Now, the above list is not cast in stone. Max Maven was quoted as saying, "The only rule of theater that can't be broken is - there are no rules of theater that can't be broken." Break a rule for the right reasons and you can be a genius. But break one just to break one and you're not a genius or a rebel, you're a moron.

Today's Fun Link: Visions Online.
This site sometimes educates me, sometimes makes me laugh, sometimes pisses me off, but never bores me.

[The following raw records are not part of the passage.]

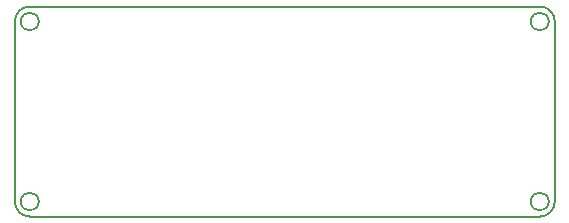
<source format=gbr>
%TF.GenerationSoftware,KiCad,Pcbnew,9.0.4*%
%TF.CreationDate,2025-09-10T23:34:52+05:30*%
%TF.ProjectId,LMR51450,4c4d5235-3134-4353-902e-6b696361645f,rev?*%
%TF.SameCoordinates,Original*%
%TF.FileFunction,Profile,NP*%
%FSLAX46Y46*%
G04 Gerber Fmt 4.6, Leading zero omitted, Abs format (unit mm)*
G04 Created by KiCad (PCBNEW 9.0.4) date 2025-09-10 23:34:52*
%MOMM*%
%LPD*%
G01*
G04 APERTURE LIST*
%TA.AperFunction,Profile*%
%ADD10C,0.200000*%
%TD*%
G04 APERTURE END LIST*
D10*
X198882000Y-72390000D02*
G75*
G02*
X197358000Y-72390000I-762000J0D01*
G01*
X197358000Y-72390000D02*
G75*
G02*
X198882000Y-72390000I762000J0D01*
G01*
X198120000Y-71120000D02*
G75*
G02*
X199390000Y-72390000I0J-1270000D01*
G01*
X153670000Y-87630000D02*
X153670000Y-72390000D01*
X154940000Y-88900000D02*
G75*
G02*
X153670000Y-87630000I0J1270000D01*
G01*
X198120000Y-88900000D02*
X154940000Y-88900000D01*
X154940000Y-71120000D02*
X198120000Y-71120000D01*
X199390000Y-87630000D02*
G75*
G02*
X198120000Y-88900000I-1270000J0D01*
G01*
X153670000Y-72390000D02*
G75*
G02*
X154940000Y-71120000I1270000J0D01*
G01*
X155702000Y-87630000D02*
G75*
G02*
X154178000Y-87630000I-762000J0D01*
G01*
X154178000Y-87630000D02*
G75*
G02*
X155702000Y-87630000I762000J0D01*
G01*
X198882000Y-87630000D02*
G75*
G02*
X197358000Y-87630000I-762000J0D01*
G01*
X197358000Y-87630000D02*
G75*
G02*
X198882000Y-87630000I762000J0D01*
G01*
X199390000Y-72390000D02*
X199390000Y-87630000D01*
X155702000Y-72390000D02*
G75*
G02*
X154178000Y-72390000I-762000J0D01*
G01*
X154178000Y-72390000D02*
G75*
G02*
X155702000Y-72390000I762000J0D01*
G01*
M02*

</source>
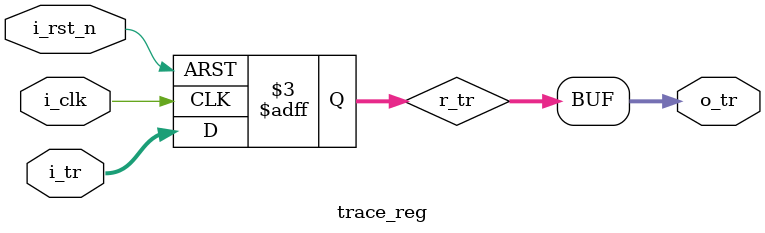
<source format=v>
module trace_reg
#(parameter p_width = 6)
(
input  [p_width - 1:0] i_tr,
input                  i_clk,
input                  i_rst_n,
output [p_width - 1:0] o_tr
);

reg [p_width - 1:0] r_tr;
assign o_tr = r_tr;

always @(posedge i_clk or negedge i_rst_n)
begin
if(!i_rst_n)
  r_tr <= {p_width{1'b0}};
else
  r_tr <= i_tr;
end  
endmodule
</source>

Saturday, September 02, 2006

A poem (not by me)

Name the poet, get a gold star for the day (whee). Guess why I might have posted this particular poem, get two gold stars (double whee):

Eye and Tooth

My whole eye was sunset red,
the old cut cornea throbbed,
I saw things darkly,
as through an unwashed goldfish globe.

I lay all day on my bed.
I chain-smoked through the night,
learning to flinch
at the flash of the matchlight.

Outside, the summer rain,
a simmer of rot and renewal,
fell in pinpricks.
Even new life is fuel.

My eyes throb.
Nothing can dislodge
the house with my first tooth
noosed in a knot to the doorknob.

Nothing can dislodge
the triangular blotch
of rot on the red roof,
a cedar hedge, or the shade of a hedge.

No ease from the eye
of the sharp-shinned hawk in the birdbook there,
with reddish-brown buffalo hair
on its shanks, one asectic talon

clasping the abstract imperial sky.
It says:
an eye for an eye,
a tooth for a tooth.

No ease for the boy at the keyhole,
his telescope,
when the women's white bodies flashed
in the bathroom. Young, my eyes began to fail.

Nothing! No oil
for the eye, nothing to pour
on those waters or flames.
I am tired. Everyone's tired of my turmoil.